On September 29, my grandmother, Essie Wilson Stowe, died at the age of 89.
I will remember: lazy Summer afternoons at Grandmother’s house sprawled on the front porch swing, the rickety, rhythmic sounds made by the rusty chain which suspended me in mid-air lulling me to sleep as adults talked in hushed tones inside, my belly swollen from too many green apples and red plums from the trees in the back yard; hunting colored eggs on Easter Sunday and running, racing freely, wildly on sawdust floors down long chicken houses with my cousin Mark who usually won because he was a year older and a good foot taller; Sunday dinners in the middle of the day: fried chicken and red-eye gravy and new potatoes in the spring and sweet corn in the fall and black-eyed peas and cornbread and sweet tea… cold bacon on the stove left over from breakfast and homemade apple pies…I’ll remember outdated pictures of grandchildren strewn on the walls throughout the house and cats, always cats, nameless untamed cats who roamed the farm, cats that Grandmother fed scraps to and kept stray dogs from with the swat of a broom…I’ll remember catching lightning bugs with my sisters as day faded to night and keeping them captive in quart mason jars that Grandmother would find underneath her kitchen sink — she would punch air holes in the lid with a sharp knife and the intermittent incandescence would provide a natural night light for the bedroom all night long…I’ll remember the old barn where I searched for treasures among the tractor parts and old broken bicycles, more often than not finding an angry swarm of hornets instead…I’ll remember spending the night at Grandmother’s house, lying restlessly awake in still black plaintive dark, a screech owl screaming across the hollow and my imagination soaring, listening to the thump-thump of my heart pounding, certain the light of day would reveal the brutal murder of one of the widow women who lived close-by and being grateful at the coming of dawn; the smell of old quilts and tobacco and coal burning; giving Grandmother chocolate candies on Mother’s Day and how she would pretend to be surprised then share them with everyone…I’ll remember how strong Grandmother was when Granddaddy passed away a few years earlier. He sure loved all you grandchildren, she said when I hugged her neck as she lay down to sleep the day he died… I know, I said… And I’ll remember her gentleness, a gentleness inherited by my mother and my mother’s daughters.
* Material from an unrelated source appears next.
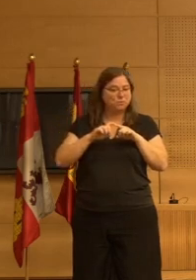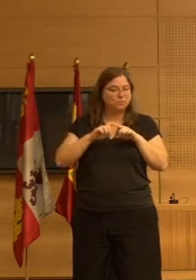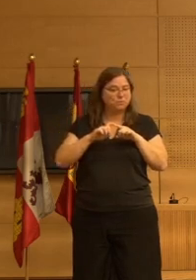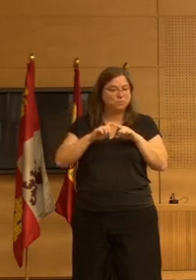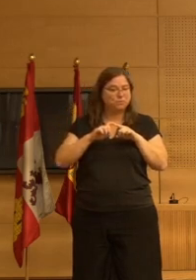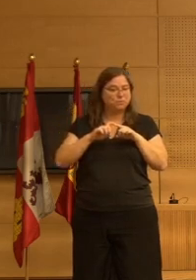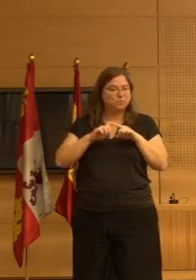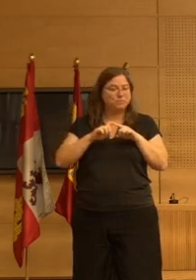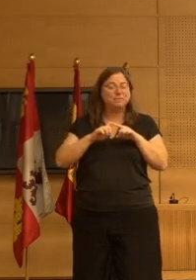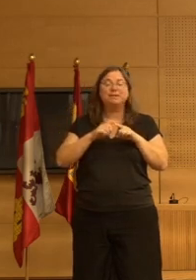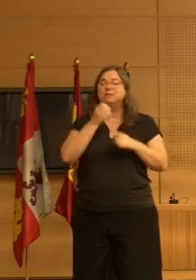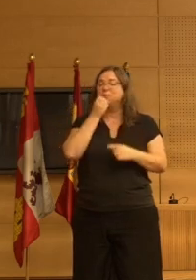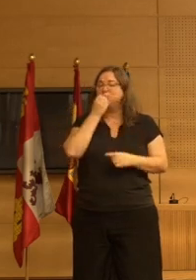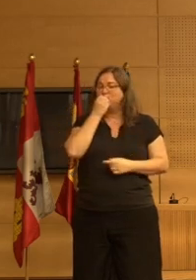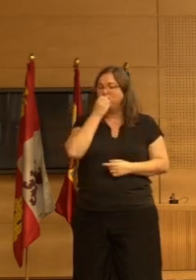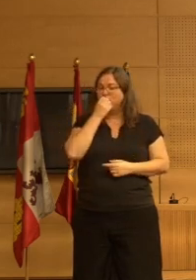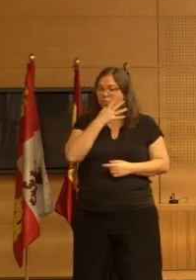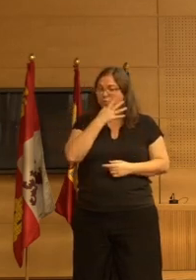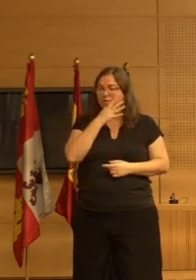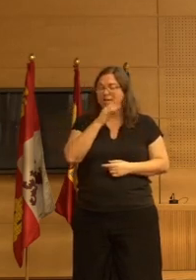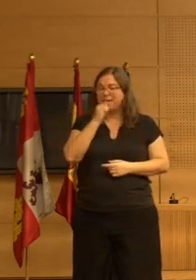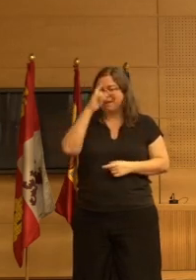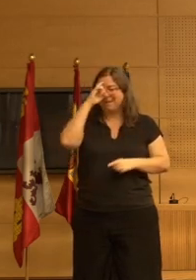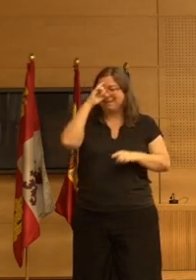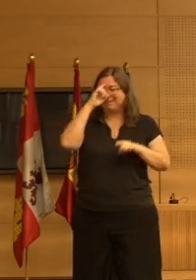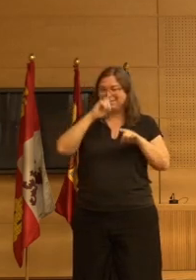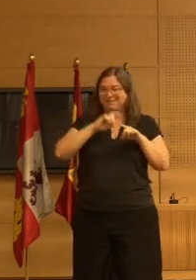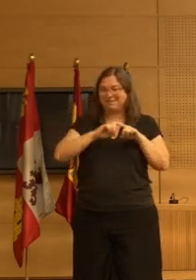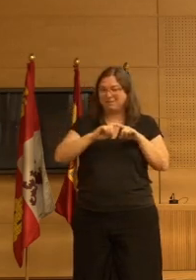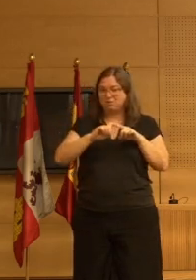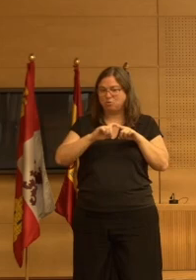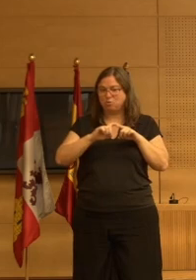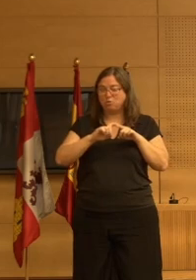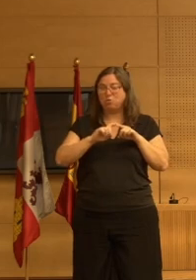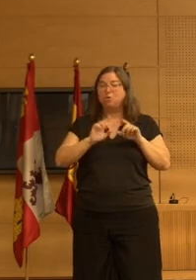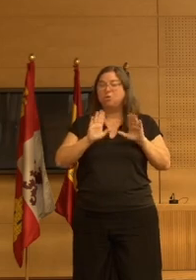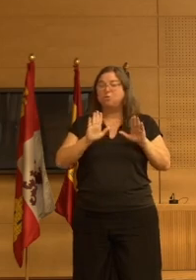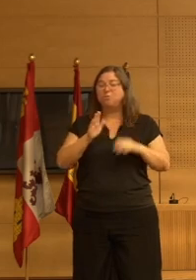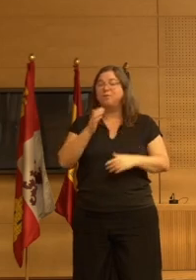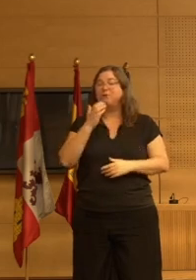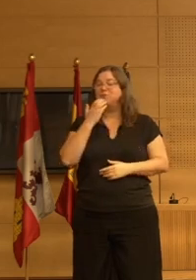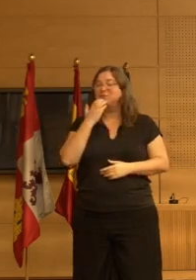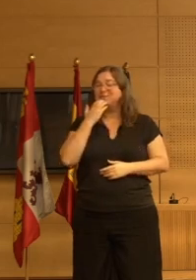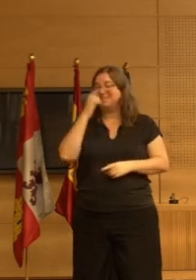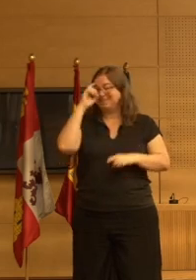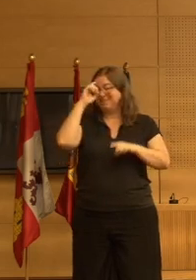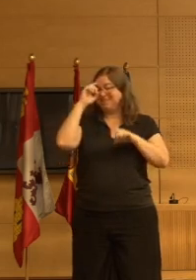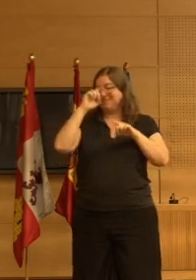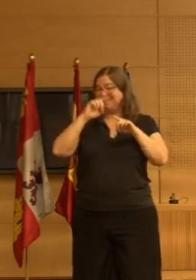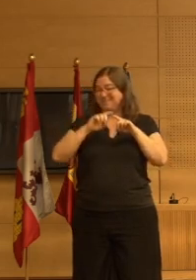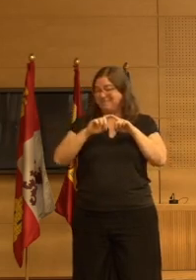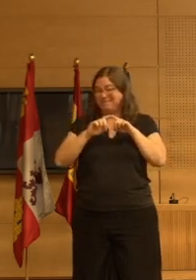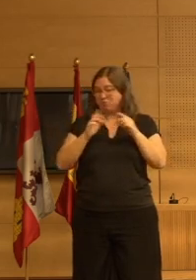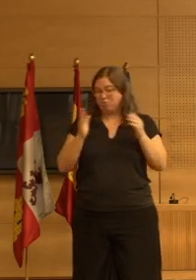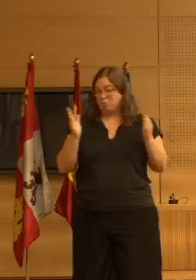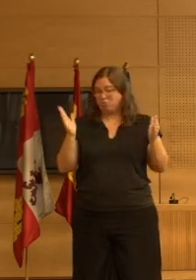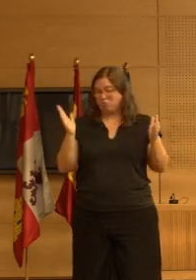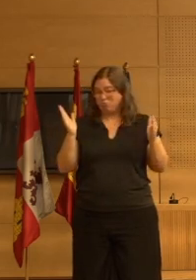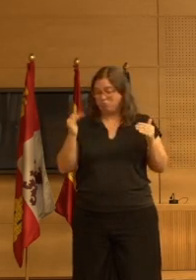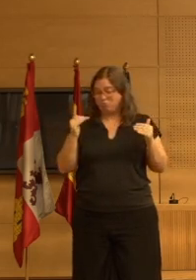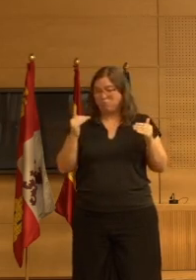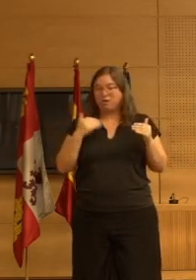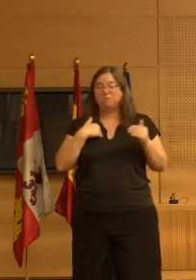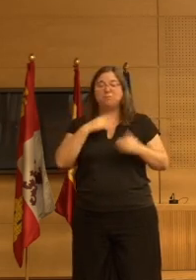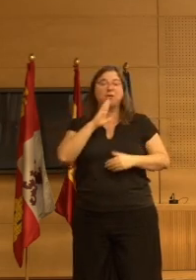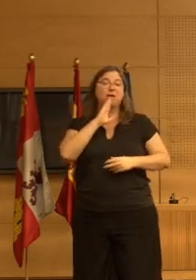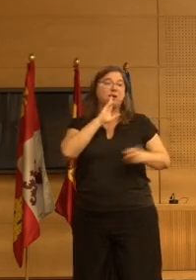está muy bien poder tener psicólogos en los centros pero si no tenemos psicólogos y respondiendo también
I will choose to remember Grandmother not with swollen arms and a feeble mind but as the smiling, waving, embodiment of the Old South farm wife, legacy of a much simpler period of time, forever gone, a link to my ancestry and as the strong and gentle matriarch of the farm where she presided her entire life, up on the ridge where my mother drew her first breath and where my father would come to steal a glimpse of my mother’s beauty when their love was young, and where I chased lightning bugs with my sisters. It is here, in the gentle rural south of my childhood, this elemental place of safety and innocence and carefree boyhood wonder that I so long to return.